The district judge had upheld the city laws in 2009, but the Second Circuit now had to consider both Citizens United v. Federal Election Commission, 130 S. Ct. 876 (2010) and Arizona Free Enterprise Club’s Freedom Club PAC v. Bennett, 131 S. Ct. 2806 (2011). Ultimately, the panel found that neither case altered the district judge's conclusion.
As to Citizens United, the panel opinion rejected the appellants' attempt - - - through "selective and misleading quotes" from Citizens United - - - to broaden Citizens United and obliterate the Supreme Court's "clear distinction between limits on expenditures and limits on contributions." (at 18). For the panel, Citizens United "confirmed the continued validity of contribution limits, noting that they most effectively address the legitimate governmental interest, identified by Buckley [v. Valeo], in preventing actual or perceived corruption."
More contentious, however, was the nature of the actual or perceived corruption required. As the panel opinion noted, although "Citizens United stated that mere influence or access to elected officials is insufficient to justify a ban on independent corporate expenditures, improper or undue influence presumably still qualifies as a form of corruption," citing Arizona Free Enterprise Club’s Freedom Club PAC v. Bennett, 131 S. Ct. 2806 (2011). Judge Debra Ann Livingston concurred separately to disagree with any notion that improper influence was a form of corruption that could be constitutionally addressed.

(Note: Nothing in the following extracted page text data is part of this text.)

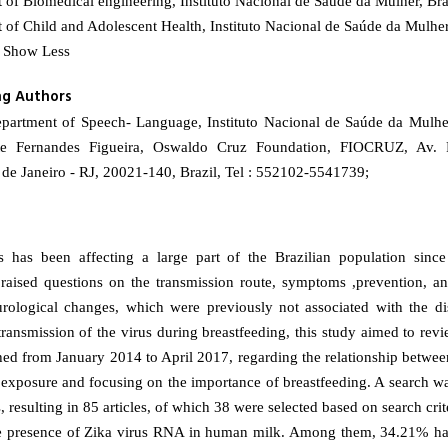
of Biomedical engineering, Instituto Nacional de Saúde da Mulher, Bra
of Child and Adolescent Health, Instituto Nacional de Saúde da Mulher
- Show Less
ng Authors
epartment of Speech- Language, Instituto Nacional de Saúde da Mulhe
te Fernandes Figueira, Oswaldo Cruz Foundation, FIOCRUZ, Av. 
de Janeiro - RJ, 20021-140, Brazil, Tel : 552102-5541739;
s has been affecting a large part of the Brazilian population since
raised questions on the transmission route, symptoms ,prevention, an
rological changes, which were previously not associated with the di
transmission of the virus during breastfeeding, this study aimed to rev
shed from January 2014 to April 2017, regarding the relationship betwee
 exposure and focusing on the importance of breastfeeding. A search w
 resulting in 85 articles, of which 38 were selected based on search criter
he presence of Zika virus RNA in human milk. Among them, 34.21% ha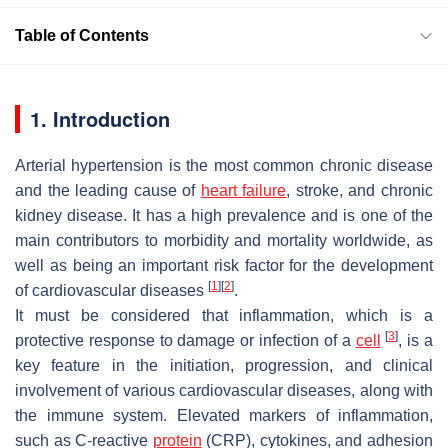
Table of Contents
1. Introduction
Arterial hypertension is the most common chronic disease
and the leading cause of
heart failure
, stroke, and chronic
kidney disease. It has a high prevalence and is one of the
main contributors to morbidity and mortality worldwide, as
well as being an important risk factor for the development
[
1
]
[
2
]
of cardiovascular diseases
.
It must be considered that inflammation, which is a
[
3
]
protective response to damage or infection of a
cell
, is a
key feature in the initiation, progression, and clinical
involvement of various cardiovascular diseases, along with
the immune system. Elevated markers of inflammation,
such as C-reactive
protein
(CRP), cytokines, and adhesion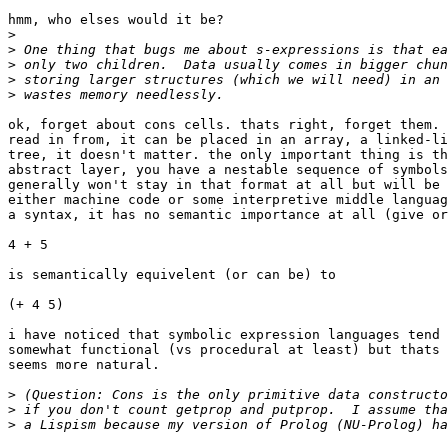
hmm, who elses would it be?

However, the panel lauded the city's fact-finding about corruption and the perception of corruption, stating both that the city need not wait until the "dog" actually bit before enacting legislation (at 27) and that there were actual recent "scandals involving exchanges of money for favors," (at 31 n.15 citing news reports).

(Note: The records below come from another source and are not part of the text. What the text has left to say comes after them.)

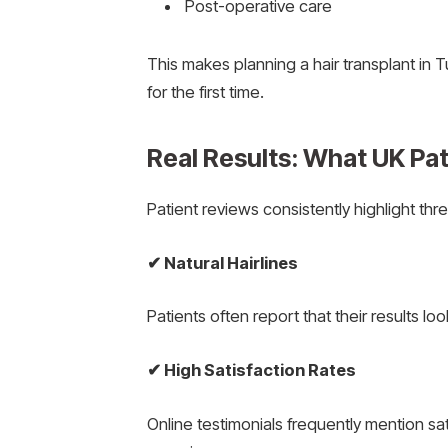
Post-operative care
This makes planning a hair transplant in T
for the first time.
Real Results: What UK Pat
Patient reviews consistently highlight thre
✔
Natural Hairlines
Patients often report that their results l
✔
High Satisfaction Rates
Online testimonials frequently mention sat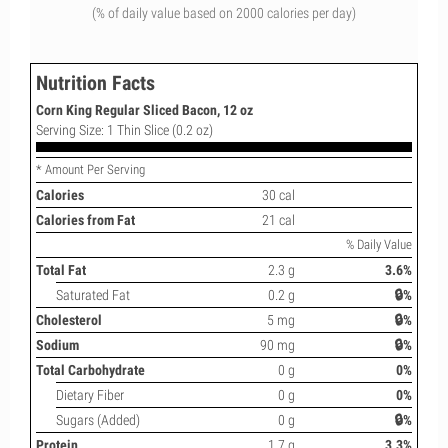
(% of daily value based on 2000 calories per day)
Nutrition Facts
Corn King Regular Sliced Bacon, 12 oz
Serving Size: 1 Thin Slice (0.2 oz)
* Amount Per Serving
Calories
30 cal
Calories from Fat
21 cal
% Daily Value
Total Fat
2.3 g
3.6%
Saturated Fat
0.2 g
🔒%
Cholesterol
5 mg
🔒%
Sodium
90 mg
🔒%
Total Carbohydrate
0 g
0%
Dietary Fiber
0 g
0%
Sugars (Added)
0 g
🔒%
Protein
1.7 g
3.3%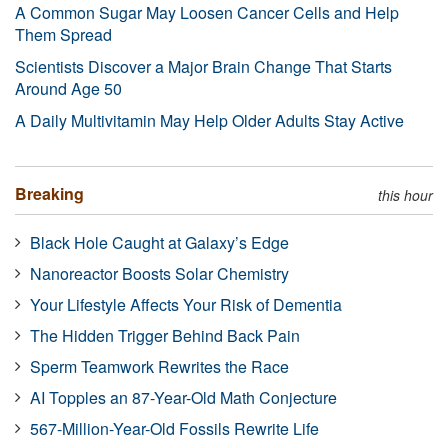
A Common Sugar May Loosen Cancer Cells and Help
Them Spread
Scientists Discover a Major Brain Change That Starts
Around Age 50
A Daily Multivitamin May Help Older Adults Stay Active
Breaking
this hour
Black Hole Caught at Galaxy’s Edge
Nanoreactor Boosts Solar Chemistry
Your Lifestyle Affects Your Risk of Dementia
The Hidden Trigger Behind Back Pain
Sperm Teamwork Rewrites the Race
AI Topples an 87-Year-Old Math Conjecture
567-Million-Year-Old Fossils Rewrite Life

Having found the government interests sufficient, the panel opinion then analyzed whether the provisions were closely drawn. The panel opinion rejected the argument that the provisions were poorly tailored because they were not "indexed for inflation" and because they discriminated based upon viewpoint. The viewpoint argument was largely based upon the exclusion of nonprofits such as neighborhood associations from the city law, but the panel stated that appellants never specified the viewpoint, and that neighborhood associations (for example) did not have a unified viewpoint.

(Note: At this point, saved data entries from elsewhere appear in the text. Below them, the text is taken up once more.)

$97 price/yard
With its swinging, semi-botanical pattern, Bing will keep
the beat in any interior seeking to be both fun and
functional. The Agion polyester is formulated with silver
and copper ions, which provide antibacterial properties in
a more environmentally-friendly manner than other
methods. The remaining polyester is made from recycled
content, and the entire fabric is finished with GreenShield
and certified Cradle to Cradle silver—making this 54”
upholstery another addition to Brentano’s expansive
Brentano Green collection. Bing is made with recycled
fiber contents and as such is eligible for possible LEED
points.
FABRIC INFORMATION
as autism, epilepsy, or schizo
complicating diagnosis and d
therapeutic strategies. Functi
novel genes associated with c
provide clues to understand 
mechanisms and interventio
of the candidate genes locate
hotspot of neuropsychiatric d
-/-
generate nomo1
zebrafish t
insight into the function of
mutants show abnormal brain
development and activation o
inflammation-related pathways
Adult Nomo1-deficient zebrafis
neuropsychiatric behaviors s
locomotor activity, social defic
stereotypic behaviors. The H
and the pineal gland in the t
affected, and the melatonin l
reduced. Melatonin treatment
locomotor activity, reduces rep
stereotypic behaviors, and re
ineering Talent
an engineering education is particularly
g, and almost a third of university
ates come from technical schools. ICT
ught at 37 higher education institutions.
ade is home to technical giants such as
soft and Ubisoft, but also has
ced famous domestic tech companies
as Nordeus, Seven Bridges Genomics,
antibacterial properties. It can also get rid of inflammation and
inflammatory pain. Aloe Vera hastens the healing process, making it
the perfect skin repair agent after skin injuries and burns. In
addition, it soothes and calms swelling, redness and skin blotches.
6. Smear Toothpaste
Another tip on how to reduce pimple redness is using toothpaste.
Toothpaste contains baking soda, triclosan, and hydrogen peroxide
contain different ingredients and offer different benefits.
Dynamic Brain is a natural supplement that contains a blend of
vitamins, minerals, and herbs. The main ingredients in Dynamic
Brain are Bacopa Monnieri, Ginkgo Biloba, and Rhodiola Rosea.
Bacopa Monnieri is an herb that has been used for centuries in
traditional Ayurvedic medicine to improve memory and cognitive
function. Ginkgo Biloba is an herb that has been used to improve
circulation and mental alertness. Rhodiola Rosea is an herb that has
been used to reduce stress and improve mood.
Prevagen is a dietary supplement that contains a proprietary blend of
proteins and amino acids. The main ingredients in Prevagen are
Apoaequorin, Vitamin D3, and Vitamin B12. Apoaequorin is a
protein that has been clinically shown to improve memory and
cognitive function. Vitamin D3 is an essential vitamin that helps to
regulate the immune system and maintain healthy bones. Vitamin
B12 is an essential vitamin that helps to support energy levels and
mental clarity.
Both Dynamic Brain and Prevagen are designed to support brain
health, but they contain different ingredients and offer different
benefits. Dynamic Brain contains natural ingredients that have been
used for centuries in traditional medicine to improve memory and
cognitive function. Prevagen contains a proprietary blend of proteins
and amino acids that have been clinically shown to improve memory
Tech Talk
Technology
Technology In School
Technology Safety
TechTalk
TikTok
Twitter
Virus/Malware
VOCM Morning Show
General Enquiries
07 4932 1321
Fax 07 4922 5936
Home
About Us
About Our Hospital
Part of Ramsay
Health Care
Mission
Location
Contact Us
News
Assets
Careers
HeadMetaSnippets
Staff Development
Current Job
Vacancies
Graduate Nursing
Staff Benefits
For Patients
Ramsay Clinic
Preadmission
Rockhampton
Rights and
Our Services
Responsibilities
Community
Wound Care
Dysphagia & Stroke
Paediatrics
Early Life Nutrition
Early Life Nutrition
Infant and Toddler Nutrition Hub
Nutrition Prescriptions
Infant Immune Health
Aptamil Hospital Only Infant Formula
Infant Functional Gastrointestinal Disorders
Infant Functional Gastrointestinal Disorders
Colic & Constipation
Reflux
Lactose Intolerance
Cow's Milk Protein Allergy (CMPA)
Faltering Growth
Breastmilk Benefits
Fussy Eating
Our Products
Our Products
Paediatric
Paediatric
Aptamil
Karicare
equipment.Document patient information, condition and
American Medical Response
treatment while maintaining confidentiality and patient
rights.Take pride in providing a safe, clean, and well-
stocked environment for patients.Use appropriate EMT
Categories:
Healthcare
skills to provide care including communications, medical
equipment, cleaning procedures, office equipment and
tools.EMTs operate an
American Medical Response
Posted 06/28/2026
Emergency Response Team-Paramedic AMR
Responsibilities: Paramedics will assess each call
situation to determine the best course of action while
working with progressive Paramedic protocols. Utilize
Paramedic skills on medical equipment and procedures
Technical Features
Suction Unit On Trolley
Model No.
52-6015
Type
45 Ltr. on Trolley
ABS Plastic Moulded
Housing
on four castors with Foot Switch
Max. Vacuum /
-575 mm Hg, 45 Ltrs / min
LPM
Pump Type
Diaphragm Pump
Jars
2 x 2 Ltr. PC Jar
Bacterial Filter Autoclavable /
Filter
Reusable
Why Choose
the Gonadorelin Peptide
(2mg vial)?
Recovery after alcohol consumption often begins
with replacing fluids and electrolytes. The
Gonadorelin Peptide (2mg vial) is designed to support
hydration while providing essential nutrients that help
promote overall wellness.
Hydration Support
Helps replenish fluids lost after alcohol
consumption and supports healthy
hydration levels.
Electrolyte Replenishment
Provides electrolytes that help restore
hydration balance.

The panel also rejected the challenge to the matching funds provision, distinguishing Bennett, and found that the entity ban, including not only corporations but partnerships, was sufficiently closely drawn.
Judge Guido Calabresi's interesting concurring opinion merits a close and full read. Beginning with a Biblical passage, Calabresi states his disagreement with the Supreme Court's belief in the majority opinion in Citizens United that a government antidistortion interest (to "level the playing field") is inconsistent with the First Amendment. Instead, courts should recognize that interest in the same manner that they recognize the validity of noise ordinances:
If an external factor, such as wealth, allows some individuals to communicate their political views too powerfully, then persons who lack wealth may, for all intents and purposes, be excluded from the democratic dialogue. In much the same way that anti-noise ordinances help to prevent megaphone users from drowning out all others in the public square, contribution limits can serve to prevent the wealthiest donors from rendering all other donors irrelevant—from, in effect, silencing them.
Moreover, the problem with the loudness of the megaphone in the public square
is not just that it drowns out the voices of others, but also that it misrepresents, to an outside observer, the relative intensity of the speaker’s views. That is, even if the megaphone user cares little about the issue being discussed, his voice gets heard above all others, while the voices (and intensity of feelings) of those who care passionately about the issue (and shout their beliefs at the top of their lungs) seem small in comparison. The one speaker’s relative loudness— along with the other speakers’ relative softness—obscures the depth of each speaker’s views, thereby degrading the communicative value of everyone’s message.
Calabresi's opinion articulates some of the same criticisms of campaign financing that animate the Occupy Wall Street movement. He concludes by criticizing the Supreme Court's lack of deference to the legislature and essentially suggesting that the Court's activism (although he does not use that term) will be eventually ameliorated, whether through a "constitutional amendment or through changes in Supreme Court doctrine."